■ **Activity**
The answer must be every line of the records below that holds the word "service".

*** Opening of Data ***

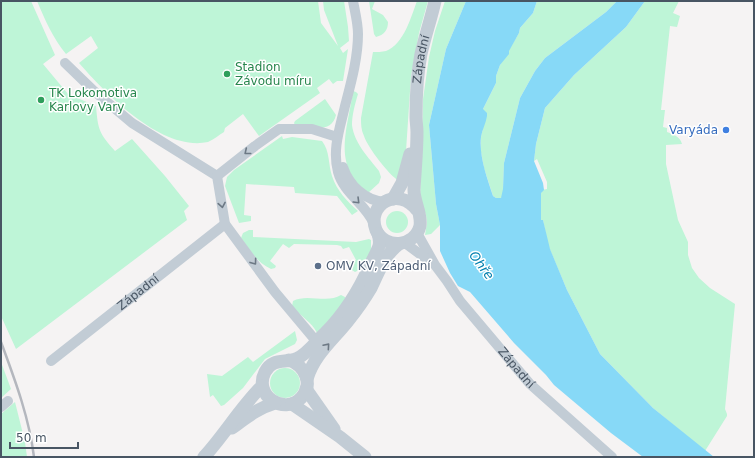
<svg xmlns="http://www.w3.org/2000/svg" width="755" height="458" viewBox="0 0 755 458" font-family="'DejaVu Sans',sans-serif">
<style>
.green{fill:#bef5d7}
.water{fill:#87d9f7}
.lines{fill:none;stroke-linecap:round;stroke-linejoin:round}
.minor{stroke:#c2ccd5;stroke-width:10}
.tertiary{stroke:#c2ccd5;stroke-width:13}
.rail{stroke:#b4b7be;stroke-width:2.5}
.oneway{stroke:#6d7985}
.leisure-dot{fill:#2e9e5b;stroke:#fff;stroke-width:1.5}
.shop-dot{fill:#3f7fe0;stroke:#fff;stroke-width:1.5}
.service-dot{fill:#5c6f8a;stroke:#fff;stroke-width:1.5}
.labels{text-anchor:middle;stroke-width:3;stroke-linejoin:round;paint-order:stroke}
.street-label{font-size:12px;fill:#485563;stroke:#fff}
.leisure-label{font-size:12px;fill:#27864d;stroke:#fff;text-anchor:start}
.shop-label{font-size:12px;fill:#366cbe;stroke:#fff;text-anchor:end}
.service-label{font-size:12px;fill:#4e5e75;stroke:#fff;text-anchor:start}
.water-label{font-size:13px;font-style:italic;fill:#027fad;stroke:#fff}
</style>
<rect width="100%" height="100%" fill="#f5f3f3"/>
<g class="green">
<path d="M1,1H31L55,55L43,64L68,94L96,106C98,130 99,133 115,151L132,139L165,176L189,206L184,211L187,220L16,349L1,316Z"/>
<path d="M37,1H318L321,23L338,46L324,10L323,1H344L348,27L349,41L340,48L343,53L348,49L343,81H337L333,84L329,79L317,88L320,93L259,136L243,114L225,128L224,132C219,135 213,140 208,142C162,152 106,94 79,63L98,48L91,36L66,54C53,38 45,20 37,1Z"/>
<path d="M369,1H375L372,9L383,15L388,22C388,30 384,35 376,37L374,34Z"/>
<path d="M417,1H428L419,33L411,76L406,151L399,181C389,175 368,148 364,136C361,130 361,124 361,118L373,52C377,52 382,52 386,51C404,44 411,17 417,1Z"/>
<path d="M445,1H466L446,49L429,125L436,204L440,225L431,234L425,235L427,223L426,215L420,200L423,99L429,57L435,31Z"/>
<path d="M537,1H617L606,12L545,58L535,71L520,98L504,163L503,196L501,198H496L493,196L484,168L481,152V137L483,128V109L496,83V76L500,65L519,33L520,28L533,13Z"/>
<path d="M645,1H679L673,13L680,16L677,27L670,26L661,110H665L663,127L667,128V132C675,135 680,137 682,144L666,145V164L678,220L688,242V255L692,268L699,278L710,288L735,304L725,409L727,414V416L705,451L653,408L600,354L567,290L548,245L543,220H541V193L542,190L547,189V182L537,159L534,161L536,144L545,108L574,75L626,27Z"/>
<path d="M353,91L356,92L358,94C355,104 352,115 352,125C354,143 369,158 379,171L381,177L379,183L368,193C331,166 348,128 353,91Z"/>
<path d="M325,99L336,115C331,135 311,126 295,125L294,123L295,121Z"/>
<path d="M282,136L283,139L292,137L322,141C330,151 328,164 332,176C337,191 347,201 358,211L352,215L337,196L295,193L294,187L246,184L244,215L251,216V221L239,223L225,186L227,177L234,170Z"/>
<circle cx="397" cy="222" r="11"/>
<path d="M249,230H253V237L356,242L369,239L371,240V250L363,268L355,272L352,270L348,263L356,260L349,247L343,249L341,246L337,245L294,244L289,248L283,244L270,261L276,266L275,268L271,269C257,263 250,250 241,238L243,233Z"/>
<path d="M341,295L345,297L346,302L317,333C312,322 300,316 292,306L293,301C307,293 327,304 341,295Z"/>
<path d="M295,331L297,340L295,344L265,359L243,388L224,405L221,406L213,395L210,397L207,374L222,376L248,357L253,362Z"/>
<path d="M1,362L11,389L1,398Z"/>
<circle cx="285" cy="383" r="15"/>
<path d="M15,402L25,442L27,457H1V414Z"/>
</g>
<path class="water" d="M466,1H537L533,13L520,28L519,33L509,51V54L500,65L496,76V83L483,109L487,113V116C486,123 482,130 481,137C479,157 487,177 493,196L496,198H501L503,189L504,163L520,98L535,71L545,58L606,12L617,1H645L626,27L574,75L545,108L536,144L534,161L543,183L544,190L541,193V220H543L550,249L567,290L600,354L653,408L714,457H643L611,433L554,385L546,375L514,343L470,292L458,286L450,273L440,251V225L436,204L429,125L446,49Z"/>
<g class="lines">
<g class="minor">
<path d="M353,1C355,12 358,23 358,34C358,58 351,83 345,106C340,128 332,149 338,172C344,194 366,204 374,224"/>
<path d="M65,63L94,91L132,123L217,176L225,224L275,292L316,341"/>
<path d="M343,167C349,185 365,201 385,202"/>
<path d="M217,176L255,146L279,129H312L337,137"/>
<path id="s1" d="M417,233L435,265L447,281L460,301L530,384L612,457"/>
<path d="M405,243L432,263"/>
<path id="s2" d="M51,361L225,224"/>
<path d="M1,407L8,401"/>
</g>
<g class="tertiary">
<path d="M393,199L402,183L410,154"/>
<path id="s3" d="M417,210C398,185 366,205 376,230C385,250 415,247 420,226C422,214 414,202 414,190C415,171 417,152 417,132C417,127 416,122 416,117C416,96 417,74 421,54C425,36 431,19 435,1"/>
<path d="M289,360C305,366 314,384 301,398C284,416 253,395 265,372C272,358 284,363 296,359C308,354 316,341 325,333C345,313 359,290 370,265C373,259 377,252 379,246C380,242 379,237 378,234"/>
<path d="M307,379C314,355 333,340 348,321C356,311 364,300 371,288C379,272 384,255 399,244"/>
<path d="M306,389L334,429"/>
<path d="M292,404L340,437L365,457"/>
<path d="M232,428C246,418 258,408 275,403"/>
<path d="M204,457C225,434 240,408 262,386"/>
</g>
<path class="rail" d="M1,342C15,380 29,417 34,457"/>
</g>
<defs><path id="oneway-chevron" d="M-2-3.5L2.5 0L-2 3.5" fill="none" stroke-width="1.6" stroke-linecap="round" stroke-linejoin="round"/></defs>
<g class="oneway">
<use href="#oneway-chevron" transform="translate(247 152) rotate(141)"/>
<use href="#oneway-chevron" transform="translate(357 201) rotate(45)"/>
<use href="#oneway-chevron" transform="translate(222 205) rotate(80)"/>
<use href="#oneway-chevron" transform="translate(254 262) rotate(54)"/>
<use href="#oneway-chevron" transform="translate(327 346) rotate(-49)"/>
</g>
<g class="leisure-dot">
<circle cx="227" cy="74" r="4"/>
<circle cx="41" cy="100" r="4"/>
</g>
<circle class="shop-dot" cx="726" cy="130" r="4"/>
<circle class="service-dot" cx="318" cy="266" r="4"/>
<g class="labels">
<g class="street-label">
<text dy="4" stroke="none"><textPath href="#s3" startOffset="294">Západní</textPath></text>
<text dy="4" stroke="none"><textPath href="#s2" startOffset="111">Západní</textPath></text>
<text dy="4" stroke="none"><textPath href="#s1" startOffset="168">Západní</textPath></text>
</g>
<g class="leisure-label">
<text x="235" y="71">Stadion<tspan x="235" dy="14">Závodu míru</tspan></text>
<text x="49" y="97">TK Lokomotiva<tspan x="49" dy="14">Karlovy Vary</tspan></text>
</g>
<g class="shop-label">
<text x="718" y="134">Varyáda</text>
</g>
<g class="service-label">
<text x="326" y="270">OMV KV, Západní</text>
</g>
<g class="water-label">
<text transform="translate(482 265) rotate(53)" y="5">Ohře</text>
</g>
</g>
<rect width="755" height="458" fill="none" stroke="#485563" stroke-width="4"/>
<path d="M10 442v6h68v-6" fill="none" stroke="#485563" stroke-width="2"/>
<text x="16" y="442" font-size="12" fill="#485563" stroke="#ffffff" stroke-width="3" paint-order="stroke">50 m</text>
</svg>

*** Close of Data ***

■ **Written answer**
.service-dot{fill:#5c6f8a;stroke:#fff;stroke-width:1.5}
.service-label{font-size:12px;fill:#4e5e75;stroke:#fff;text-anchor:start}
<circle class="service-dot" cx="318" cy="266" r="4"/>
<g class="service-label">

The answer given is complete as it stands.